Please note: School Systems are allowed to proceed using this new law if they choose, however they are responsible for all negative repercussions and penalties that could stem from a finding by the IRS that the new law constitutes an unallowable scheme under federal tax law.

School systems are also free to rehire retirees under the older law that allows retirees who have met the separation of service requirement to work part-time up to the earnable allowance, while still receiving their full pension benefit.

 

Click here to read SL 2019-212

amending SL 2019-110

Conner’s Law

Conner’s Law

Conner’s Law increases the Line-of-Duty Death Benefit to the beneficiary of a covered public safety worker from $100,000 to $200,000 when the covered person is “murdered in the line of duty” as determined by the North Carolina Industrial Commission. This provision is effective retroactively to July 1, 2016, and applies to qualifying deaths on or after that date.

 

Click here to read the full legislation

Sheriff’s Sick Leave Applied to Service Under Sheriffs’ Supplemental Pension Fund (SSPF) instead of Local Governmental Employees’ Retirement System (LGERS)

Sheriff’s Sick Leave Applied to Service Under Sheriffs’ Supplemental Pension Fund (SSPF) instead of Local Governmental Employees’ Retirement System (LGERS)

Effective October 1, 2020, this law makes permanent the provision that if an eligible sheriff has accrued sick leave as a member of LGERS, after the member and the Department of Justice notify the Retirement Systems Division, the member can elect to have all of that sick leave applied to service under the SSPF. The same sick leave cannot be used for both plans.

 

Click here to read the full legislation

Employer Responsibility for Return to Work Overpayments to Retirees

Employer Responsibility for Return to Work Overpayments to Retirees

TSERS or LGERS may require an employing agency to pay all or part of a return-to-work overpayment assessed to a retiree if the actions by the employer are found to have caused the overpayment.

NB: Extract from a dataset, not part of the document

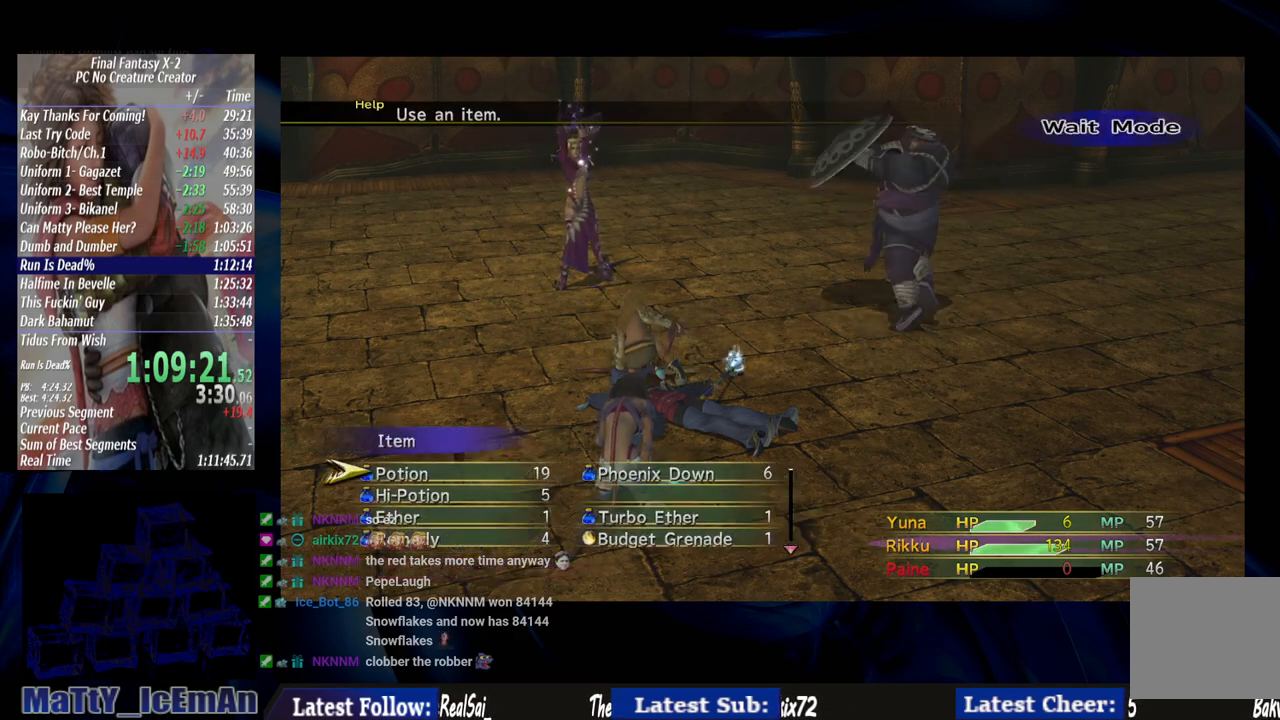
{"buttons": ["CROSS"], "left_stick": "center", "right_stick": "center", "events": [[333, "DPAD_RIGHT", "down"], [433, "DPAD_RIGHT", "up"], [467, "CROSS", "down"]]}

Effective July 1, 2021, any or all of the following may apply:

  • Employer penalty of 10% of the compensation of the unreported re-employed beneficiary (minimum penalty of $25);
  • Employer to reimburse the Retirement System for any retirement allowance paid to the beneficiary during an unreported period when the allowance would have been suspended had the required report been received;
  • Employer to pay the amount the beneficiary would have been required to pay to the Retirement Systems had the required report been received.

 

Click here to read the full legislation

Confidentiality of Contribution-Based Benefit Cap (CBBC) Monthly Reporting to Employers

Confidentiality of Contribution-Based Benefit Cap (CBBC) Monthly Reporting to Employers

Effective June 26, 2020, the information contained in monthly reports (“watch reports”) provided to employers, indicating employees most likely to require additional employer contributions under the CBBC provisions should they elect to retire in the next 12 months, is not public record, and employers or former employers receiving this information should treat it as confidential.

 

Click here to read the full legislation

Electronic Notarizations

Electronic Notarizations

Effective June 26, 2020, the definition of “duly acknowledged” in the TSERS and LGERS statutes includes notarization, electronic notarization or verification through an identity authentication service.

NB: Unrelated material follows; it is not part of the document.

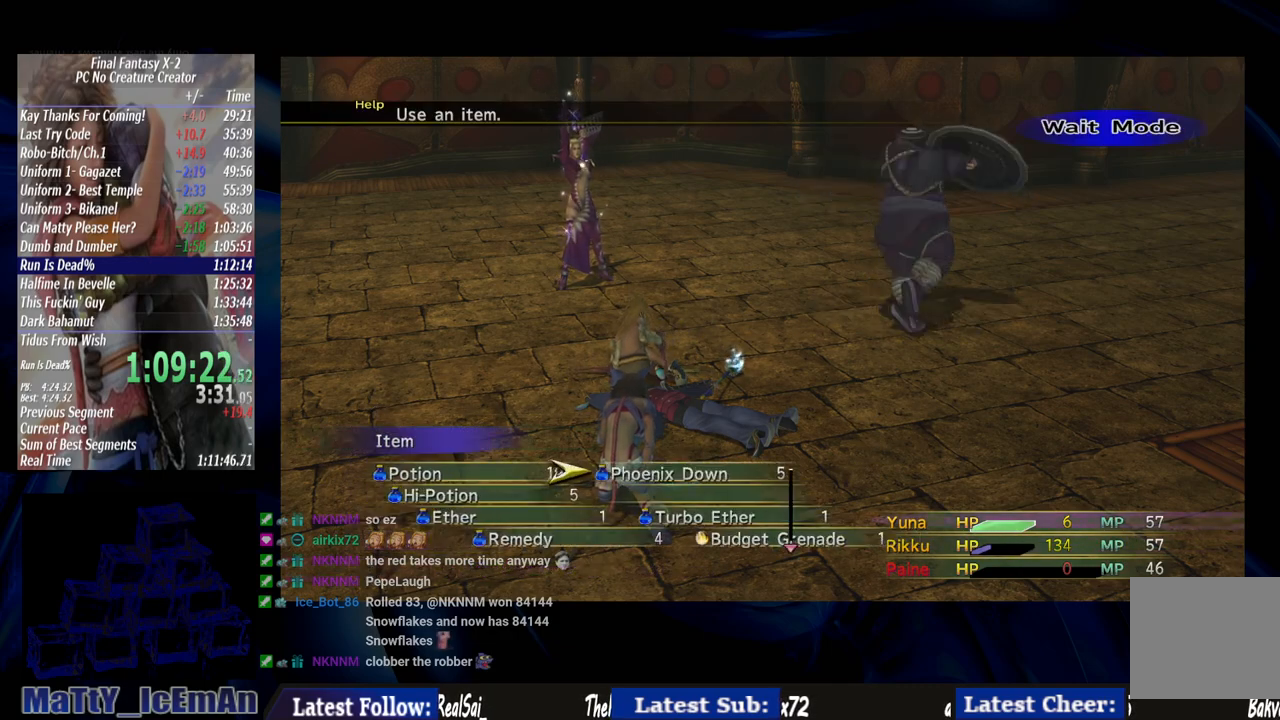
{"buttons": [], "left_stick": "center", "right_stick": "center", "events": []}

The Retirement Systems Division is evaluating how processes may change in the future. But, as of now, requirements have not changed.

 

Click here to read the full legislation

TSERS Periodic Stress Testing

TSERS Periodic Stress Testing

Effective July 1, 2020, before undertaking a new five-year actuarial experience study, the TSERS Board of Trustees must report to the General Assembly and the Governor on the “stress-testing” of TSERS in various possible economic scenarios. The legislation outlines required elements of the report.